Pakistan's Economic Mood Slides Further as Moody's Downgrades Five Banks | Exclusive
Pakistan's Economic Mood Slides Further as Moody's Downgrades Five Banks | Exclusive
These banks are Allied Bank Limited (ABL), Habib Bank Limited (HBL), MCB Bank Limited (MCB), National Bank of Pakistan (NBP), and United Bank Limited (UBL)

In a fresh blow to beleaguered Pakistan, Moody’s Investors Service on Friday downgraded the long-term deposit ratings of five of the country’s banks to Caa3 from Caa1.

These banks are Allied Bank Limited (ABL), Habib Bank Limited (HBL), MCB Bank Limited (MCB), National Bank of Pakistan (NBP), and United Bank Limited (UBL).

The agency also downgraded the five banks’ long-term foreign currency Counterparty Risk Ratings (CRRs) to Caa3 from Caa1.

Moody’s also lowered the five banks’ Baseline Credit Assessments (BCAs) to Caa3 from Caa1, and as a result, also downgraded their local currency long-term CRRs to Caa2 from B3 and their long-term Counterparty Risk Assessments to Caa2(cr) from B3(cr).

The ratings agency recently downgraded the Government of Pakistan’s issuer and senior unsecured debt ratings to Caa3 from Caa1, to reflect Moody’s assessment that Pakistan’s increasingly fragile liquidity and external position significantly raises default risks.

Moody’s said that the downgrade of the long-term ratings of the five Pakistani banks shows: (1) the weakening operating environment, as captured by Moody’s lowering of its Macro Profile for Pakistan to “Very Weak” from “Very Weak+”; and (2) the high interlinkages between the sovereign’s weakened creditworthiness – as indicated by the downgrade of the sovereign rating to Caa3 from Caa1 – and the banks’ balance sheets, given the banks’ significant holdings of sovereign debt securities.

“The deterioration in Pakistan’s operating environment reflects both the rising government liquidity and external vulnerability risks, with foreign exchange reserves declining to critically low levels, as well as the high costs of living with headline inflation likely to rise further as energy prices increase in tandem with the removal of energy subsidies,” said the agency.

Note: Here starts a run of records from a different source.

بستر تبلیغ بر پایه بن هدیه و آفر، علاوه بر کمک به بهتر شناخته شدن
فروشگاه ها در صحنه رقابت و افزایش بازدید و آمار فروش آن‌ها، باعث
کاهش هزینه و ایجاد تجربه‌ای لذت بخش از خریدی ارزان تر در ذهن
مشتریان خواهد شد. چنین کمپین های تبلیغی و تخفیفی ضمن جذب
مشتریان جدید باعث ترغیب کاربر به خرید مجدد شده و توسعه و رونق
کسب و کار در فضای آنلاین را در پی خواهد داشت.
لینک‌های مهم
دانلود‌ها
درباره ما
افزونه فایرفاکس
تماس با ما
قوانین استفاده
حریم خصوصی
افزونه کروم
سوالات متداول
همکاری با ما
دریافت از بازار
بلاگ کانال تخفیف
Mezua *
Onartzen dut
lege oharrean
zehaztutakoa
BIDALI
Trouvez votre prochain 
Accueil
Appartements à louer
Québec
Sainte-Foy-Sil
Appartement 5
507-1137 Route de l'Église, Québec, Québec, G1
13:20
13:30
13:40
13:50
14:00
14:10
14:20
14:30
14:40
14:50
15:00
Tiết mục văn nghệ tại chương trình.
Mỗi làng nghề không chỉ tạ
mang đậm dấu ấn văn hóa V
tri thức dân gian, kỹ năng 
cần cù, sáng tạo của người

The State Bank of Pakistan has raised the key interest rate by 300bps, taking it to 20%. The ratings agency said that the combination of these factors, together with the high-interest rates, will dampen consumer confidence and compromise borrowers’ repayment capacity.

“In turn, these factors will pressure banks’ earnings, asset quality and capital metrics, and also potentially jeopardise financial stability. These pressures have led to the lowering of the country’s Macro Profile to Very Weak from Very Weak+,” said Moody’s.